Kenya Pipeline Co. Mulls Storage-Leasing Plan for Idled Refineryby and
KPC invites advisers to help it decide on strategy for assets
State-held company also studies building LPG import facilities
State-owned Kenya Pipeline Co. said it’s considering leasing out storage tanks at the country’s only oil refinery, and isn’t currently looking at restarting fuel-processing at the idled plant that was acquired by the government this year.
KPC has invited bids from advisers to help it decide how best to use the refinery’s assets, which Kenya bought from India’s Essar Oil Ltd. in April.
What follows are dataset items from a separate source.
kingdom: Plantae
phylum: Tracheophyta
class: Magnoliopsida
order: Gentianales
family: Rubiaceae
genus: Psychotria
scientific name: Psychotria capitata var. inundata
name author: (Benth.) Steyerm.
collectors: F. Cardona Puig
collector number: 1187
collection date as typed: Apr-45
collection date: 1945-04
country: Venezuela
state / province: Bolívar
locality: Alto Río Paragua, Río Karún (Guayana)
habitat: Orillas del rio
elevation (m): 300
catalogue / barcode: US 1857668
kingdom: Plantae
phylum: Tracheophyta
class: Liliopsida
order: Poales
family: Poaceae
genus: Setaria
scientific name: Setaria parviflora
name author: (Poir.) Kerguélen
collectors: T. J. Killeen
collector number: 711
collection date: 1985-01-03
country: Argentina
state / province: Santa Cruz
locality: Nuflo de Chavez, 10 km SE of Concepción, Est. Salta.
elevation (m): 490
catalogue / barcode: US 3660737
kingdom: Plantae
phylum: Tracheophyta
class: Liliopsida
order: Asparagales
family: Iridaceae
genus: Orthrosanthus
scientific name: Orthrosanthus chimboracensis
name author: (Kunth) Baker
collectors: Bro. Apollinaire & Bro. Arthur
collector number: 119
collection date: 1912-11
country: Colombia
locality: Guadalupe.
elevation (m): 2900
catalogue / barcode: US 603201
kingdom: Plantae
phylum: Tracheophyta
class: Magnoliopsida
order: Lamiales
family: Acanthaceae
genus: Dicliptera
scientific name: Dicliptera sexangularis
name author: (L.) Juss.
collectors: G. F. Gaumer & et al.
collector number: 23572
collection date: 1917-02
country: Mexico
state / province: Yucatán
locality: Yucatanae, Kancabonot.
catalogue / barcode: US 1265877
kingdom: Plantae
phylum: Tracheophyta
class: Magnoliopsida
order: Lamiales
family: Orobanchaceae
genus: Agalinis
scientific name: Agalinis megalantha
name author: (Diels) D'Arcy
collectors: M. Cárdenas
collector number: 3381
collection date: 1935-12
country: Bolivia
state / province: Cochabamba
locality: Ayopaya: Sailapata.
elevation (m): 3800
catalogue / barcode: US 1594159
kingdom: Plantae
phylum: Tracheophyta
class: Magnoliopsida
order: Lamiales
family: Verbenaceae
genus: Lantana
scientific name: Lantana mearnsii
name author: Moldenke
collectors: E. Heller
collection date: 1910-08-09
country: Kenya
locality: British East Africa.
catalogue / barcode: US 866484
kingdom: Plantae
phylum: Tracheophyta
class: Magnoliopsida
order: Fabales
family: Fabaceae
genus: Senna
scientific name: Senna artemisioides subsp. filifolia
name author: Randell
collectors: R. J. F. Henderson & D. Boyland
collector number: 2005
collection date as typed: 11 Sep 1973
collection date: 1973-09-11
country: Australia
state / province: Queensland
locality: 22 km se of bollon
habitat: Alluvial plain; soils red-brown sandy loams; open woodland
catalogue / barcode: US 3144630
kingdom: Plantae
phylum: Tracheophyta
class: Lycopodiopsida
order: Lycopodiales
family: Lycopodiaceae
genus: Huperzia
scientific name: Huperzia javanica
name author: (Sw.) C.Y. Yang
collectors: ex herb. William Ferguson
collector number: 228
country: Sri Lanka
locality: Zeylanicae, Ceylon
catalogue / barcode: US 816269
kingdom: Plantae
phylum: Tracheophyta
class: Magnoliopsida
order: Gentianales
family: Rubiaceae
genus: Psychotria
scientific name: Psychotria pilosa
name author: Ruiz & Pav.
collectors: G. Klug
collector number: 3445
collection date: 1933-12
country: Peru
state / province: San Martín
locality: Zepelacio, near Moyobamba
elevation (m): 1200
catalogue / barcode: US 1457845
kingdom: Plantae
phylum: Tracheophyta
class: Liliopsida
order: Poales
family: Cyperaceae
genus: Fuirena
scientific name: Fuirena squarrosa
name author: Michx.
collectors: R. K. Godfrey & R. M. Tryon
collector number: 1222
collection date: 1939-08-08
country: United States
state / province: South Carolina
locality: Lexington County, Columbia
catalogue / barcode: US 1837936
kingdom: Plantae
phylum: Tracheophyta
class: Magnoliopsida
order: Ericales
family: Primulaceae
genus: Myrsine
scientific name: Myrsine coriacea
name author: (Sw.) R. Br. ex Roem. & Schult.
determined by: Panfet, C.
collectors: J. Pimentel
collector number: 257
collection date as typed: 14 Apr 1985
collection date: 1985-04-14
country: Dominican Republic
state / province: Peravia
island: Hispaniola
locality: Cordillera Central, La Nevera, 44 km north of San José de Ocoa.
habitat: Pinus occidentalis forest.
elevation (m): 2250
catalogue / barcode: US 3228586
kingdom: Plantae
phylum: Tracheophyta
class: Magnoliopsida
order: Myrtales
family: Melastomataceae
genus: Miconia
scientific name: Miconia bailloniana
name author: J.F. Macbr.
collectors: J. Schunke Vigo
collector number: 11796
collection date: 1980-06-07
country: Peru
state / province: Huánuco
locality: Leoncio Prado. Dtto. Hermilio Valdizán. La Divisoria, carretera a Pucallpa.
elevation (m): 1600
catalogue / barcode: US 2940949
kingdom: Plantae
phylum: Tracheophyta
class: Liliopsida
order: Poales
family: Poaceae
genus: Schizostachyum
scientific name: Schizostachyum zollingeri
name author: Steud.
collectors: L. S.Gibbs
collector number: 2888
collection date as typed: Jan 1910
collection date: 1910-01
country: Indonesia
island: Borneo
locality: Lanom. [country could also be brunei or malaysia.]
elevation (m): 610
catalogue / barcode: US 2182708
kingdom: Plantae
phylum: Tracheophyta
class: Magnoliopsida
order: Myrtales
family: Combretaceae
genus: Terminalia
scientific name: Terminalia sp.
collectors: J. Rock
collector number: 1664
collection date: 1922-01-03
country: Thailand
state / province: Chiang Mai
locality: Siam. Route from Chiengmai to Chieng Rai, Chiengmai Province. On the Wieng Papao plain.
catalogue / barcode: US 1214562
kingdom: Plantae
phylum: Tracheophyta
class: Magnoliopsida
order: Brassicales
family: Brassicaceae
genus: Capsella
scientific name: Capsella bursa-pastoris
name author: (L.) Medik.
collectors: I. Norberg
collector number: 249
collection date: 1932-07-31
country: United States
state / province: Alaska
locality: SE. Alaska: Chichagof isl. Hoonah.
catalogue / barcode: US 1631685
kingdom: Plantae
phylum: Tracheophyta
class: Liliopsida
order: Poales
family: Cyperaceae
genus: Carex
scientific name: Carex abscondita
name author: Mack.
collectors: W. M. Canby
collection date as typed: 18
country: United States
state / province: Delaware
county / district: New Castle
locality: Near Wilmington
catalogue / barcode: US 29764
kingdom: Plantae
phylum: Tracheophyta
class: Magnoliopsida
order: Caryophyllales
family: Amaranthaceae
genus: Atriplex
Options for the assets, now held by state-owned Kenya Petroleum Refinery Ltd., also include building import facilities for liquefied petroleum gas and other products, according to the pipeline company.
“KPC is looking for options on how to utilize the assets," Chairman John Ngumi said in a phone interview.
The 80,000-barrel-a-day Mombasa refinery, previously a joint venture between the government and Essar, hasn’t processed crude since it was converted to an oil-storage facility in 2013. Kenyan Treasury Secretary Henry Rotich said in April the East African nation agreed to pay Essar about 500 million shillings ($4.93 million) to assume full ownership of the plant.
KPC, which operates a 1,220-kilometer (760-mile) domestic pipeline network, said in March it planned to “diversify into other oil and gas business ventures in various countries within the East and Central African region.” The company said July 5 that it’s considering selling Eurobonds in 2017 or 2018 to finance projects.
KPC has a longstanding policy to expand storage capacity and replace fuels like charcoal and firewood with LPG, Ngumi said. He also said any move to restart production at the refinery would be a decision for the government, which would have to look for “someone who is able to get the refinery going.”